Bij het OM in Rotterdam werden in 2015 23 mensensmokkelzaken aangebracht. Dit jaar is het aantal zaken al verdubbeld naar ruim 40. In de zaak van de Poolse chauffeur met de koelwagen beleefde het OM onlangs een primeur. Tenlastegelegd was artikel 197a lid 5 van het Wetboek van Strafrecht: mensensmokkel terwijl daarvan levensgevaar te duchten was. Dat ook de strafverzwarende omstandigheid van lid 5, levensgevaar, bewezen werd geacht door de rechtbank was nog niet eerder voorgekomen. De Pool werd conform de eis veroordeeld tot 3 jaar gevangenisstraf, een mooi resultaat behaald door een intensieve samenwerking tussen de KMar, Nationale Politie en het Openbaar Ministerie.

Niet makkelijk

In de periode tussen de aanhouding en de rechtszaak verzamelen de rechercheurs van de Koninklijke Marechaussee zoveel mogelijk bewijsmateriaal tegen de chauffeur van de koelwagen. Dat is volgens adjudant Sander, coördinator Recherche bij de brigade Zuid-Holland, niet zo makkelijk als het lijkt. "Als grensbewakers vreemdelingen in een voertuig aantreffen houden ze de chauffeur doorgaans aan. Om te bewijzen dat er sprake is van mensensmokkel moet er een link worden gevonden tussen de chauffeur en de vreemdelingen die hij vervoert of moeten we wettig en overtuigend bewijzen dat de chauffeur wist of een vermoeden moest hebben dat hij vreemdelingen vervoerde. Dat is vaak moeilijk hard te maken."

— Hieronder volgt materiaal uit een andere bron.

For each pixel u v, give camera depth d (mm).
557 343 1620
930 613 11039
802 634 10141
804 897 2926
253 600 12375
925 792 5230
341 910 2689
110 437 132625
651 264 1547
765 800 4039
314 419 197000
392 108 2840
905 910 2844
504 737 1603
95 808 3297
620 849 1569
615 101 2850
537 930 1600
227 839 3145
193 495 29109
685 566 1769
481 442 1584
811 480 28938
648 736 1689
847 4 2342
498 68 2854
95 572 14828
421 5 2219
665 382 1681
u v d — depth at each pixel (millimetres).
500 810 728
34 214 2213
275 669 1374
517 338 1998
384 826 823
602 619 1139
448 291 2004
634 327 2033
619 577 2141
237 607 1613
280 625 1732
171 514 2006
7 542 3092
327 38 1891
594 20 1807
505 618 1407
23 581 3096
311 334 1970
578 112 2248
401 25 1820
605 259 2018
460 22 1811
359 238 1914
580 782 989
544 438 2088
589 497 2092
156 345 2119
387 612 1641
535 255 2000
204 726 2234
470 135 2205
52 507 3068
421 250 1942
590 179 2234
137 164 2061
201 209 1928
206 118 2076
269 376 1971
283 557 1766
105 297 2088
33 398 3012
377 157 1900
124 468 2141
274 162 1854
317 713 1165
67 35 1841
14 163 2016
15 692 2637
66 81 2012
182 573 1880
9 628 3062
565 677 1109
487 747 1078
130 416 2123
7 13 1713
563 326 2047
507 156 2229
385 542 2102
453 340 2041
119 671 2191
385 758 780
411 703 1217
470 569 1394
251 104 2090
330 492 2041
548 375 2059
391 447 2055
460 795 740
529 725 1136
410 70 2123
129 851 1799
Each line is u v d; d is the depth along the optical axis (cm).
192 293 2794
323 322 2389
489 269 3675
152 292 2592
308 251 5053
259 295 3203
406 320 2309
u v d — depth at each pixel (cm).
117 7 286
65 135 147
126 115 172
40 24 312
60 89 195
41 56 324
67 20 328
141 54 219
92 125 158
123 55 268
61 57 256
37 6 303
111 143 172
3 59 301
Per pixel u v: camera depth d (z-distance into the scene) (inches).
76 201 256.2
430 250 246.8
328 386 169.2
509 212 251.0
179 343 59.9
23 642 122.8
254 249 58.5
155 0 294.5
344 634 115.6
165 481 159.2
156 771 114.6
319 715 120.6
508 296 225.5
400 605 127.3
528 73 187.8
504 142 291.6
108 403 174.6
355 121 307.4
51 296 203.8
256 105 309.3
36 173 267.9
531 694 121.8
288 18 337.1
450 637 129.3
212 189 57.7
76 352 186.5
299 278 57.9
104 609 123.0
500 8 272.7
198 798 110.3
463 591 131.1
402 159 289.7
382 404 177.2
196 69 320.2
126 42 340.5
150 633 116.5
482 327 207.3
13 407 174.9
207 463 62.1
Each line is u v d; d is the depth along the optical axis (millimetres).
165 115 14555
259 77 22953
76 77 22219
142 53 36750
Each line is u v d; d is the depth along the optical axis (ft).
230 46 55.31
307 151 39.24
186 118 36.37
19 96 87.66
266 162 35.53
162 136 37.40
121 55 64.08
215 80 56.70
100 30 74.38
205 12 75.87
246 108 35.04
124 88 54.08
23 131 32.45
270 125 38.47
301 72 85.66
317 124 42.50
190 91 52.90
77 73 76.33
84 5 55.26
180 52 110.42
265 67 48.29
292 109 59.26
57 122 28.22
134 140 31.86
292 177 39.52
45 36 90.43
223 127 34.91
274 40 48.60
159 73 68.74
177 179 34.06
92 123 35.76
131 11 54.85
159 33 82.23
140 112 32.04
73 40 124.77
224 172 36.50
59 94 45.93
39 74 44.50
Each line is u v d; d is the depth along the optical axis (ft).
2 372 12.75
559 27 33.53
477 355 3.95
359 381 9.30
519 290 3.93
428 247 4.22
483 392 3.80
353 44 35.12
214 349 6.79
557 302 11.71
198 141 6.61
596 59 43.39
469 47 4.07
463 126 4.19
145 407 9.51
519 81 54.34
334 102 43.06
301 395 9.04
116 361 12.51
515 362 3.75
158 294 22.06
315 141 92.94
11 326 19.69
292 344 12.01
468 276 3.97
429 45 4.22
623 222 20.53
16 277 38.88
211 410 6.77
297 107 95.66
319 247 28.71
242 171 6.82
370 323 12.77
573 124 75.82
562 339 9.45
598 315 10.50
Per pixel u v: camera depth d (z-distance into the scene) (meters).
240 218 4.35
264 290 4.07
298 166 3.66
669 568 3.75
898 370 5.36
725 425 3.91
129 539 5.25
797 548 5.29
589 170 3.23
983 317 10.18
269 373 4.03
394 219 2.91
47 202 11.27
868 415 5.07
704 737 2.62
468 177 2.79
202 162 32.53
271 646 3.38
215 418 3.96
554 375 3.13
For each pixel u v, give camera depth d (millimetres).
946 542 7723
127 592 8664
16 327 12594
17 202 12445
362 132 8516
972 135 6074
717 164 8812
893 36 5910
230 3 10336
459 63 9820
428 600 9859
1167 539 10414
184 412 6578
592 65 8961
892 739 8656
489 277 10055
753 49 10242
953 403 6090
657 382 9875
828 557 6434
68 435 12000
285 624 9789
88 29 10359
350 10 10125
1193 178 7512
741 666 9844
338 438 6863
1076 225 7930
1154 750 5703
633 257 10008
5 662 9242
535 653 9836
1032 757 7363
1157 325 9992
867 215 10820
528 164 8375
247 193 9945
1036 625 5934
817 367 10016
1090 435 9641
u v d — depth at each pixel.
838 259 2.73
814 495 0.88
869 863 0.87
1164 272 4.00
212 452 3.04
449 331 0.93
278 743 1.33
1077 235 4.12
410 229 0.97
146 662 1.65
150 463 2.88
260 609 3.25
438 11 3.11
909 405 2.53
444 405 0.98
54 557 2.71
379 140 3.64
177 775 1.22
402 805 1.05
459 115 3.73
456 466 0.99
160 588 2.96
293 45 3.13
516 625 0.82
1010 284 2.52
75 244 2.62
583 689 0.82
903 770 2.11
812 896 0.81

De moeilijkheid zit volgens Sander in het feit dat de chauffeur altijd zegt van niets te weten en de vreemdelingen nooit toegeven dat de chauffeur hun bewust heeft geholpen. Dat is het moment waarop de tijd voor de rechercheurs begint te lopen om het tegendeel te bewijzen. "Foto's van de aangetroffen situatie, mobiele telefoons van de inzittenden, de tachograaf, maar ook flesjes frisdrank met vingerafdrukken kunnen bijdragen aan die bewijslast. We proberen de grensbewakers die als eerste ter plaatse zijn zo goed mogelijk te adviseren en vragen ze bijvoorbeeld ook goed te letten op de samenstelling van de groep vreemdelingen en op personen die afwijkend gedrag vertonen."

Factor tijd

De factor tijd speelt een belangrijke rol, omdat de rechercheurs binnen 3 dagen een zaak bij de rechter-commissaris moeten voorleggen om de verdachte voor 14 dagen in bewaring te stellen. Binnen die 14 dagen moet de verdachte voor de raadkamer verschijnen. Die kan de verdachte dan 30, 60 of 90 dagen gevangen houden. Al die tijd loopt het onderzoek. "De verklaringen van de chauffeur en de vreemdelingen zijn essentieel, maar erg arbeidsintensief, onder andere omdat de gesprekken vaak met een tolk moeten worden gevoerd. Als een verdachte niet wil meewerken, een onsamenhangend verhaal ophangt of zich niet heeft gehouden aan de richtlijnen van de transportbranche dan is dat genoeg om aan te tonen dat we de verdachte langer nodig hebben."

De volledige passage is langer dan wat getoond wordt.